One of the most interesting and successful applications using OnDemand is a commercial application called Star-P 5, which extends easy access to supercomputing to a much wider range of researchers. Users can code models and algorithms on their desktop computers using familiar applications like MATLAB, Python and R, and then run them interactively on SDSC's OnDemand cluster through the Star-P platform. This eliminates the need to re-program applications to run on parallel systems, so that programming that took months can now be done in days, and simulations that took days on the desktop can now be done in minutes. Lowering the barrier to supercomputing resources will let researchers jumpstart research that otherwise wouldn't get done.

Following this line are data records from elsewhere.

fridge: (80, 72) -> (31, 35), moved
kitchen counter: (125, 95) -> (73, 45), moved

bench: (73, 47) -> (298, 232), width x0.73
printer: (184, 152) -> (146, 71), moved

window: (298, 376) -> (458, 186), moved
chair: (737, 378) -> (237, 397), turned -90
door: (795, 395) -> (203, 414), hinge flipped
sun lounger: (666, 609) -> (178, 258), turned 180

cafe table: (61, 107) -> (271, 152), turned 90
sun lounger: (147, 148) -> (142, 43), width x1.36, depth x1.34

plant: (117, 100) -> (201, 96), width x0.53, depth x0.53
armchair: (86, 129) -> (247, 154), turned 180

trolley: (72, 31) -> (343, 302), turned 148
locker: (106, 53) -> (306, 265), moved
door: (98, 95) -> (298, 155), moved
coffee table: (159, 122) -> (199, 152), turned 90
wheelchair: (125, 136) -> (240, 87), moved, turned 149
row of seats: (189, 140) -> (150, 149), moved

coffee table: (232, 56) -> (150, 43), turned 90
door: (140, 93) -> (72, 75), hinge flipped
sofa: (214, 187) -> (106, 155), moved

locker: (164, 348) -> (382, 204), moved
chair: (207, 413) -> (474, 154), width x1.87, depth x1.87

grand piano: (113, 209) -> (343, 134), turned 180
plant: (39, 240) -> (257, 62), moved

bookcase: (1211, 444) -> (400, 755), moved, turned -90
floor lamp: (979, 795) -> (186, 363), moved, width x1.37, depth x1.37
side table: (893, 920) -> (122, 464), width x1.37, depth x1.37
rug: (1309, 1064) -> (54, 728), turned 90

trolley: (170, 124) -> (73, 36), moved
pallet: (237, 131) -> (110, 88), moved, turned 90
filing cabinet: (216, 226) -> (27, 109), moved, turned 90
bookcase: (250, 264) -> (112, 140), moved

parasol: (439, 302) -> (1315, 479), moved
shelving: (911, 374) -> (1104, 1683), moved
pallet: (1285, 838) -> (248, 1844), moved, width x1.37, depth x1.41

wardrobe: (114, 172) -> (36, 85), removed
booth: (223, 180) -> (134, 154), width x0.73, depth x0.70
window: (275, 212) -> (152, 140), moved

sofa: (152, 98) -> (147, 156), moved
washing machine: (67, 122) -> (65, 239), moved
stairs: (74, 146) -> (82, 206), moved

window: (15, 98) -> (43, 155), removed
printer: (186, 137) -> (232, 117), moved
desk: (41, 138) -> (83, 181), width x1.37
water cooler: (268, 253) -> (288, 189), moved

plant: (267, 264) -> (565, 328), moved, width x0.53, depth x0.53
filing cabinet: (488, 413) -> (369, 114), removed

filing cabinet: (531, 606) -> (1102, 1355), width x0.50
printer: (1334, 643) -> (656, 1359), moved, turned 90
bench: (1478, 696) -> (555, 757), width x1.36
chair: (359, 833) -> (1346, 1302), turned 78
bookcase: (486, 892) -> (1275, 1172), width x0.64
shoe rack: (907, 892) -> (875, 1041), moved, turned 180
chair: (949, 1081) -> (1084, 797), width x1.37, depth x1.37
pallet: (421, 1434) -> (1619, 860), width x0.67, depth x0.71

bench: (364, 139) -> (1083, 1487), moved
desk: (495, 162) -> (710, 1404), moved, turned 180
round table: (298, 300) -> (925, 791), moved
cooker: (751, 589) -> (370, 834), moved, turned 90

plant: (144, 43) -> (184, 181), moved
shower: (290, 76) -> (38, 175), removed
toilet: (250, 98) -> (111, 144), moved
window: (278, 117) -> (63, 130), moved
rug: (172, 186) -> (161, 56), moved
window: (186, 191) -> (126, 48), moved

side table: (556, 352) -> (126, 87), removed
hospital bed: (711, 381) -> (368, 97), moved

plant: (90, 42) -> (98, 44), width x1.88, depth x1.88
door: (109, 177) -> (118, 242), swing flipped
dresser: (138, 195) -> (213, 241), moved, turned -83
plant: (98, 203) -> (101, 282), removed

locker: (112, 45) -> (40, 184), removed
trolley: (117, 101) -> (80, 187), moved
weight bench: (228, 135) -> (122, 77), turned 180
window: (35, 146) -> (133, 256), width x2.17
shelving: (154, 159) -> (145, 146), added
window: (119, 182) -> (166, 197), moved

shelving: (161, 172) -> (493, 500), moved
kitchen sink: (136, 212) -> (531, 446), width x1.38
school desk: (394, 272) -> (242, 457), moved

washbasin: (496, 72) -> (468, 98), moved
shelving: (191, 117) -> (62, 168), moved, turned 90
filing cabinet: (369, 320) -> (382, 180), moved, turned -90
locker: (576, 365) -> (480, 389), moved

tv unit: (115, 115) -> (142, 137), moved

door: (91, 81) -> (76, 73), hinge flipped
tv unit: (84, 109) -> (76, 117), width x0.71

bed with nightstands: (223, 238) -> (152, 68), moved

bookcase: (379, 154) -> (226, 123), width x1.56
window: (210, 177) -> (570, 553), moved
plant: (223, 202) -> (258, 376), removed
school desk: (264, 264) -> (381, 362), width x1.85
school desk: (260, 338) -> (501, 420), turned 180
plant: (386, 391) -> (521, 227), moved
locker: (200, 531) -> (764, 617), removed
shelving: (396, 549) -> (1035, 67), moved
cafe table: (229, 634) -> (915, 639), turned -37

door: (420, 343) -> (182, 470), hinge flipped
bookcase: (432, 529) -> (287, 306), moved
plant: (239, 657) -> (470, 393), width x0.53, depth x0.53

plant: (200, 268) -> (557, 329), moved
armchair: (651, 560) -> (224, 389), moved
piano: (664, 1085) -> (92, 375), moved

Star-P supports researchers by allowing them to transparently use HPC clusters through a client (running on their user desktop environment) and server framework (running in an HPC cluster environment). For example, existing MATLAB users on a PC desktop can now achieve parallel scalability from the same MATLAB desktop interface with a simple set of STAR-P commands. This has enabled many users to achieve the tremendous speed-ups that advanced research groups see by laboriously reprogramming applications using MPI.
Researchers on SDSC’s OnDemand are using STAR-P in a variety of application areas, including science, engineering, medical and financial disciplines. Several research groups have seen true performance breakthroughs through STAR-P, which fundamentally changes the type of problems they are able to explore. A close collaboration with SDSC also won the Interactive Supercomputing HPC Challenge at SC 07.
SDSC and its academic and industrial partners, including Argonne National Laboratory and Interactive Supercomputing, are aggressively continuing to improve the cluster environment to enhance this urgent computing service. The accumulating experience at SDSC using OnDemand is playing a critical role as a testbed as the team works to further develop the urgent computing paradigm and robust infrastructure.